#### Brief:
Please answer from the text on managed workload identities: what framework are these identities based on?

#### Text segment:
_ _ _ _ _ _ _

Managed workload identities let you bind strongly attested identities to your
Compute Engine workloads. Google Cloud provisions X.509 credentials issued
from
Certificate Authority Service
that can be used to
reliably authenticate your workload with other workloads over
mutual TLS (mTLS)
authentication.
To achieve this interoperability, managed workload identities are based on
Secure Production Identity Framework For Everyone
(SPIFFE)
,
which defines a framework and set of standards for identifying and securing
communications between workloads. In SPIFFE, a managed workload identity is
represented using the format
spiffe://
POOL_ID
.global.
PROJECT_NUMBER
.workload.id.goog/ns/
NAMESPACE_ID
/sa/
MANAGED_IDENTITY_ID
.
Although managed workload identities can be used for authentication to other
workloads, they cannot be used for authenticating to Google Cloud APIs.

_ _ _ _ _ _ _

#### Source material:
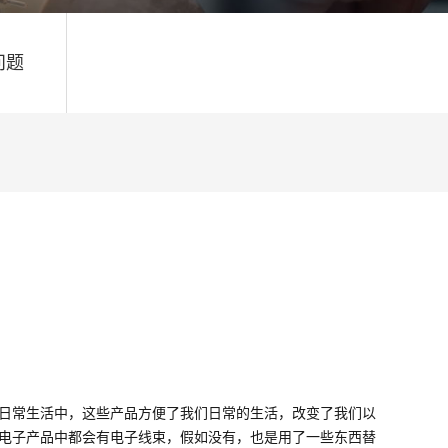
问题
日常生活中，这些产品方便了我们日常的生活，改变了我们以
电子产品中都会有电子线束，假如没有，也是用了一些东西替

_ _ _ _ _ _ _

#### Output of the task:
Secure Production Identity Framework For Everyone (SPIFFE)